_Bloco de texto_:
—————

Turista na ponte Cardeal Lustiger, em frente à catedral de Notre-Dame, em Paris - AFP
Turista na ponte Cardeal Lustiger, em frente à catedral de Notre-Dame, em Paris Imagem: AFP

23/07/2021 13h16

Crimes históricos da velha Paris, paixões incandescentes desde a época de Lutécia [como a de Abelardo e Heloísa], reis assassinados em vielas estreitas, velhos fantasmas no mais antigo restaurante de Paris, nos arredores de Notre-Dame. Estas e muitas outras histórias arrepiantes da velha Cité, no coração e origem da capital francesa, são contadas durante as "Baladas Malditas", uma das atrações do Festival de Verão de Paris em 2021.

O passeio, que dura duas horas pelas ruas da antiga Paris - ilha da Cité e Marais - traz também curiosidades como as origens de expressões como "o hábito não faz o monge" e "segurar vela". Mas a galeria de personagens não para por aí, como conta o guia Guillaume Bertrand.

"Podemos imaginar, por exemplo, quando a noite cai na velha Paris, os inúmeros mendigos que cercam Notre Dame, os quais pagamos com litros de vinho para que eles façam soar os sinos da catedral, para que os velhos padres não se machuquem. Eles se tornarão o que chamaremos de Quintal dos Milagres, ou o Reinado dos Ladrões, comandado pelo Rei da 'Tune'", conta Bertrand, relatando um dos roteiros nos arredores de Notre Dame de Paris.

A casa onde moraram os apaixonados Heloísa e Abelardo, parada obrigatória para se ouvir - e tentar visualizar - essa incrível e tumultuada história de amor do século 12 - RFI/Marcia Bechara - RFI/Marcia Bechara
A casa onde moraram os apaixonados Heloísa e Abelardo, parada obrigatória para se ouvir - e tentar visualizar - essa incrível e tumultuada história de amor do século 12
Imagem: RFI/Marcia Bechara

"'Tune' vem da gíria, uma espécie de língua criptografada usada por antigas maçonarias. Os ladrões tinham sua própria gíria para poder 'truander', ou seja, assaltar as ruas de Paris. Hoje temos na capital as ruas da Grande e da Pequena 'Truanderie'. Os 'truands' também eram os agentes do Fisco", lembra.

—————

_Entradas sem tratamento_:
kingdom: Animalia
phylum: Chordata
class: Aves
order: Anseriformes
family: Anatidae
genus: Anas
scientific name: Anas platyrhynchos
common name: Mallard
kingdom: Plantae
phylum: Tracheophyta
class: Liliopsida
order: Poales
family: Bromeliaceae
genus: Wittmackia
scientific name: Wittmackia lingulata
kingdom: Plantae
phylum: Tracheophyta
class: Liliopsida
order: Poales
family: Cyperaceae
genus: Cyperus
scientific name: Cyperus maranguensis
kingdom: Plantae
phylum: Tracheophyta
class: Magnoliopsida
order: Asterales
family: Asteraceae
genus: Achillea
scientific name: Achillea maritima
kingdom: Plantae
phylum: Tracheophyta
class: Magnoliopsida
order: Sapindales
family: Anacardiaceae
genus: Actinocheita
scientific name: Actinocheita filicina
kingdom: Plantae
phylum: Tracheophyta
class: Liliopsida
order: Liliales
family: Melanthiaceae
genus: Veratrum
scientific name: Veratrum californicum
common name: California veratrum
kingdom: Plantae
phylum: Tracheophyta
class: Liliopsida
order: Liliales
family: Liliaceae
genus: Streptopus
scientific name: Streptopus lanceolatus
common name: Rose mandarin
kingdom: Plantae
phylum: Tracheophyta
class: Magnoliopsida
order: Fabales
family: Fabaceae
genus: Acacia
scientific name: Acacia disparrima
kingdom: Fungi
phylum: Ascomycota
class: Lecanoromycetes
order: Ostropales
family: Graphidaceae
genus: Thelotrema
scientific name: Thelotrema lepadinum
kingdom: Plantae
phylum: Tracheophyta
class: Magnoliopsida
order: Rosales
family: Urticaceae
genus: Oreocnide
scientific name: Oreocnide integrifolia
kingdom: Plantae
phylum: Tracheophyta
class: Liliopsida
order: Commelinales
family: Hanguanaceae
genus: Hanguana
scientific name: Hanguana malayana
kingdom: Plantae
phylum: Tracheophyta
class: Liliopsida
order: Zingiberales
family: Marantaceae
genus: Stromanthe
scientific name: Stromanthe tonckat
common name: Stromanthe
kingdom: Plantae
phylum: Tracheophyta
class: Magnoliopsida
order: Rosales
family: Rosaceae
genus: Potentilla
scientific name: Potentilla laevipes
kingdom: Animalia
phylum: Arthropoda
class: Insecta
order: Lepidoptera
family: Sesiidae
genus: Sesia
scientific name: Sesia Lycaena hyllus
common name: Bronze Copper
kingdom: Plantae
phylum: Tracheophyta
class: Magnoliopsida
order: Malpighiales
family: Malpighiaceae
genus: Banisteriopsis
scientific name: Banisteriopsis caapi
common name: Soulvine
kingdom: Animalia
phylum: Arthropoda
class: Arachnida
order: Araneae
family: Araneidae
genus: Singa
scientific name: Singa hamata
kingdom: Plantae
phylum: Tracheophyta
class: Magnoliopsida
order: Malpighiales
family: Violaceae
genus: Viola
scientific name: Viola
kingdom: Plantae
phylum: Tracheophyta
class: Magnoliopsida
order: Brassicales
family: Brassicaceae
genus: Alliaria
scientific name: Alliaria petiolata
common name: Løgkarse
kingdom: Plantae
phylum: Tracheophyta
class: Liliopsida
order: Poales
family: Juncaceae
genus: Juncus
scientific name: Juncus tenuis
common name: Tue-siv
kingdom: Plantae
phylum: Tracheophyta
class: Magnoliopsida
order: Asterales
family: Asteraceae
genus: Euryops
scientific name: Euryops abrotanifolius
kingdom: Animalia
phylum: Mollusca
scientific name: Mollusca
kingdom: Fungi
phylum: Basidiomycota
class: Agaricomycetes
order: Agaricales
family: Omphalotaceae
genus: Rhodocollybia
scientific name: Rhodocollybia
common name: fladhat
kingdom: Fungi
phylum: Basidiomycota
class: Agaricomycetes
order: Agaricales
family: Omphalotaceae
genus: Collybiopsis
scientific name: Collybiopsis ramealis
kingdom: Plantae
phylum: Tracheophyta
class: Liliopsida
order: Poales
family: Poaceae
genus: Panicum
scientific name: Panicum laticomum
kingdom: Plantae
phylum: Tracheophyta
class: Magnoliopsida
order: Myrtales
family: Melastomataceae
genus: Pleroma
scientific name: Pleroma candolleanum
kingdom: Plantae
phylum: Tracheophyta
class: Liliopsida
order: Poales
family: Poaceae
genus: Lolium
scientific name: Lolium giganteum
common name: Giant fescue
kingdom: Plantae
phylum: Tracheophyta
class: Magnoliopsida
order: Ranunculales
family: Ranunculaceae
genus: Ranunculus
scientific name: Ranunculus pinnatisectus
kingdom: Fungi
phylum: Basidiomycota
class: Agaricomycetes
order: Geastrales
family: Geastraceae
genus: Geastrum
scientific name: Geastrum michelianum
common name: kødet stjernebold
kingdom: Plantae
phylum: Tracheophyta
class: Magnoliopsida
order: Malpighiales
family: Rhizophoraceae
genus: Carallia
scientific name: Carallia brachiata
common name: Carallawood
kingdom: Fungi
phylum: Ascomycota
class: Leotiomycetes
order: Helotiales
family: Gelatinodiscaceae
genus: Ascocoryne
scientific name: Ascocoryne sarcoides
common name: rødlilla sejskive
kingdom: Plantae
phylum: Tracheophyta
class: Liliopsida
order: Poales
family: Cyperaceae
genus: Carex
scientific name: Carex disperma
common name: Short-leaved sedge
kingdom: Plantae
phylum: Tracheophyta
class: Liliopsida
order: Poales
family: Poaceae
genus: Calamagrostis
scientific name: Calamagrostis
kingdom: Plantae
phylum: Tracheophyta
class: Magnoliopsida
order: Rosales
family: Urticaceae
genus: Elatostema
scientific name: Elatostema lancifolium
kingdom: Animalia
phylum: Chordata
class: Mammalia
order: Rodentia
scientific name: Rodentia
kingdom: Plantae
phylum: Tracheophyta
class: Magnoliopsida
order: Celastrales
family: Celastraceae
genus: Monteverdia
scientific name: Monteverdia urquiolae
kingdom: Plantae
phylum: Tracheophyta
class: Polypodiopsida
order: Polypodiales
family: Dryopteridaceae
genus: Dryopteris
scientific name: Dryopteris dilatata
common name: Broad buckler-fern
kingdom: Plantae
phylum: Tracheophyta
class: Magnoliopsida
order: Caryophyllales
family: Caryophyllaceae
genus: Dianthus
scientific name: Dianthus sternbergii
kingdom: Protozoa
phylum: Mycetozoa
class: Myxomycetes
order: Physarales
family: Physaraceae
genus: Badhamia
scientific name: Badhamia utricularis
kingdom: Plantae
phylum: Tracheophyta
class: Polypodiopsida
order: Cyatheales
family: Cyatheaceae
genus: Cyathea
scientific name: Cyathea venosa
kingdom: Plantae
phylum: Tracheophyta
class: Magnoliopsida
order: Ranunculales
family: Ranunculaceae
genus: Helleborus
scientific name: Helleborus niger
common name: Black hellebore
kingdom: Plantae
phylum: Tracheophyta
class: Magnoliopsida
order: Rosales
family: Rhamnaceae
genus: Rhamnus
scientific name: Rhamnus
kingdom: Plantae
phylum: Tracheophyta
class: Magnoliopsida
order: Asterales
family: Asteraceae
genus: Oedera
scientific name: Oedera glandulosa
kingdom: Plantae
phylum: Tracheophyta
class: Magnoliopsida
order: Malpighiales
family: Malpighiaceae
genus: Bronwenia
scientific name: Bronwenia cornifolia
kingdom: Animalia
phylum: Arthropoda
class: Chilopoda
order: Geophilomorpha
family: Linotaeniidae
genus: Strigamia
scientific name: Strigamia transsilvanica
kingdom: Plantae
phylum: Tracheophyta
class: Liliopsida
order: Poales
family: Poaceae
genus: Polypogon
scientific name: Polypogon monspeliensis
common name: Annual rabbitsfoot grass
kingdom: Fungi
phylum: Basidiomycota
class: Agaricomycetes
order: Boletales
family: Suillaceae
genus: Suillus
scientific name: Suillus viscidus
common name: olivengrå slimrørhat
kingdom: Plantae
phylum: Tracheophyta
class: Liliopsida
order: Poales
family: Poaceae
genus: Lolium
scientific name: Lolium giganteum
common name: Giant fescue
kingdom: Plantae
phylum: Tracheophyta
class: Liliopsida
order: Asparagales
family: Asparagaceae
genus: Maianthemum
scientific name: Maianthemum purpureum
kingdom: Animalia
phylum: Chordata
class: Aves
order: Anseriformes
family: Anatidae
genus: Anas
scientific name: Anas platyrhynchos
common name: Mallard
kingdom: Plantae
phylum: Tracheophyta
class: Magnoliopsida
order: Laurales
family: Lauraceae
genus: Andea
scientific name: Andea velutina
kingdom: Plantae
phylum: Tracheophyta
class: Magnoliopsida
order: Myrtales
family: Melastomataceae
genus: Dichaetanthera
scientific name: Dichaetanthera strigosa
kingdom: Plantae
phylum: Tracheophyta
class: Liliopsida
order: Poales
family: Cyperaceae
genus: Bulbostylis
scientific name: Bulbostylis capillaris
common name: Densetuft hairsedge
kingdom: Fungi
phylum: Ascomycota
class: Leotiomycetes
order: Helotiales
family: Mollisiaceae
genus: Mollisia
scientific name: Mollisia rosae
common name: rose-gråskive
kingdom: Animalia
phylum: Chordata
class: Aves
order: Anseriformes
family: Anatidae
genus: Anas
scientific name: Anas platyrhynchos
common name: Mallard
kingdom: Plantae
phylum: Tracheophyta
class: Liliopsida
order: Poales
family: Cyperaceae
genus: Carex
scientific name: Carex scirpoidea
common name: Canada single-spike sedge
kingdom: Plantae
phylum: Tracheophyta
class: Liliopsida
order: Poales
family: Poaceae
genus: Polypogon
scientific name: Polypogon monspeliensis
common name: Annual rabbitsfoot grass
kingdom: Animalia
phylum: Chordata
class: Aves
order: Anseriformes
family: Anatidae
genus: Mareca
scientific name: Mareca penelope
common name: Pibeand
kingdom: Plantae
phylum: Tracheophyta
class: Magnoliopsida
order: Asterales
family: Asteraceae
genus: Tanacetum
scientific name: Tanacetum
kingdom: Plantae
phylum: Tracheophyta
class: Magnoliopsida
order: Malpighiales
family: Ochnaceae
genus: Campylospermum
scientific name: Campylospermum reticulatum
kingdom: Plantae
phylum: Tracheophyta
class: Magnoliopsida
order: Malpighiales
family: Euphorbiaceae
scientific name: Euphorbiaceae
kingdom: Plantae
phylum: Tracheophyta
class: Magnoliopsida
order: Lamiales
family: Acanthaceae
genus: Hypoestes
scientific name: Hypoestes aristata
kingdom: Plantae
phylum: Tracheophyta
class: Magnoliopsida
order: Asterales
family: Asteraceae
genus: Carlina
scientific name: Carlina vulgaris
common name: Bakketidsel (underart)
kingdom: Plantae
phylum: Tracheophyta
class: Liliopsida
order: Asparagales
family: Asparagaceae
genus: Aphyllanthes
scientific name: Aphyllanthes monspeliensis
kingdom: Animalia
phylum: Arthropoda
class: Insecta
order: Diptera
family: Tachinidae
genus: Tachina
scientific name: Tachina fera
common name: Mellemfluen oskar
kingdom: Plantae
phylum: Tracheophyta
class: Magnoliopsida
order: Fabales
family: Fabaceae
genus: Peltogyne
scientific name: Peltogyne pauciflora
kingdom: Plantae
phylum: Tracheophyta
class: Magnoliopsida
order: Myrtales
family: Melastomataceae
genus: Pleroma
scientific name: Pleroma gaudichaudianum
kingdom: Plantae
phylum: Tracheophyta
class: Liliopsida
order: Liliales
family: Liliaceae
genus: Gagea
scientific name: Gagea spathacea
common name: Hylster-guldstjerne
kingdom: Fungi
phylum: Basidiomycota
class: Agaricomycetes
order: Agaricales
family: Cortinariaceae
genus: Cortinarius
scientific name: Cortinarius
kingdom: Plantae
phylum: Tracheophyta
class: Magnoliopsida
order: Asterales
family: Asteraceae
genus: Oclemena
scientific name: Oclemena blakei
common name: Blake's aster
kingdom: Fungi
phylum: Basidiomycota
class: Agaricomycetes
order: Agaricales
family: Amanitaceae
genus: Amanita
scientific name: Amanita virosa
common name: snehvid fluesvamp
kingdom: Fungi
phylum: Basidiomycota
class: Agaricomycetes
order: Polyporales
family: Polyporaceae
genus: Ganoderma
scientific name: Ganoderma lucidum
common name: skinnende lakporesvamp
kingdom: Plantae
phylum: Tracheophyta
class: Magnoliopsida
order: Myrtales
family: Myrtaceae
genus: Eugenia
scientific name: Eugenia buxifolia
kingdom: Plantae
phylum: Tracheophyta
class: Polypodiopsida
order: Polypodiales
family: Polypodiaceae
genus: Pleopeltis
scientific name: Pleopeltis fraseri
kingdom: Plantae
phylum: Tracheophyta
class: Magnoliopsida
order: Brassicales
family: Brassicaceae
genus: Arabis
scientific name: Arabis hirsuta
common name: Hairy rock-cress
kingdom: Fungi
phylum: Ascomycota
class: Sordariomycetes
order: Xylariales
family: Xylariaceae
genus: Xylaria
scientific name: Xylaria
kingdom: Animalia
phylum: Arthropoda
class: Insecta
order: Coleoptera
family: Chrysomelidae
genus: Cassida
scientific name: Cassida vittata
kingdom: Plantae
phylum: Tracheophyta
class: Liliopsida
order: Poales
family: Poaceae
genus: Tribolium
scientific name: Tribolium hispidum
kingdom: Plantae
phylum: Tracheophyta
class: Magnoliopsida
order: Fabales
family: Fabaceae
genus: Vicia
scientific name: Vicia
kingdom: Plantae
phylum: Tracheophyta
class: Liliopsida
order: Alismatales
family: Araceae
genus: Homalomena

—————

_Tarefa breve_: Dê continuidade à reportagem sobre as Baladas Malditas de Paris, retomando-a a partir da última frase apresentada.

_Resultado final_:
"Nesta balada nós nos divertimos ao rir do trágico, das execuções públicas, as fogueiras humanas, a guilhotina, os excessos da Revolução Francesa. Meu objetivo também é fazer meus contemporâneos refletirem sobre como as histórias se repetem e as semelhanças entre passado e presente", sublinha o guia certificado de 33 anos, formado em Cinema e Hipnose.

Que Sweeney Todd, que nada. Se Johnny Depp procurasse saber a origem real do barbeiro assassino, deveria procurar nos arredores do mais antigo restaurante de Paris, o "Aux Vieux Paris", de 1549, onde, justo ao lado, onde hoje é a delegacia, funcionava uma estranha loja de tortas, feitas com - pasmem - carne humana. O comércio chocou a Paris medieval e durante anos uma placa proibindo o comércio de carne humana isolava o local - RFI/Marcia Bechara - RFI/Marcia Bechara
Que Sweeney Todd, que nada. Se Johnny Depp procurasse saber a origem real do barbeiro assassino, deveria procurar nos arredores do mais antigo restaurante de Paris, o "Aux Vieux Paris", de 1549, onde, justo ao lado, onde hoje é a delegacia, funcionava uma estranha loja de tortas, feitas com - pasmem - carne humana. O comércio chocou a Paris medieval e durante anos uma placa proibindo o comércio de carne humana isolava o local
Imagem: RFI/Marcia Bechara

"Sempre gostei de contar histórias e me perguntava como criar uma experiência imersiva em Paris. As 'Baladas Malditas' nasceram há 5 anos ao cair da noite, e se destinam aos parisienses que, após o trabalho, queiram fazer uma escapada noturna no coração de sua velha Cité, porque é à noite que o mistério se revela - este é o conceito do passeio", diz.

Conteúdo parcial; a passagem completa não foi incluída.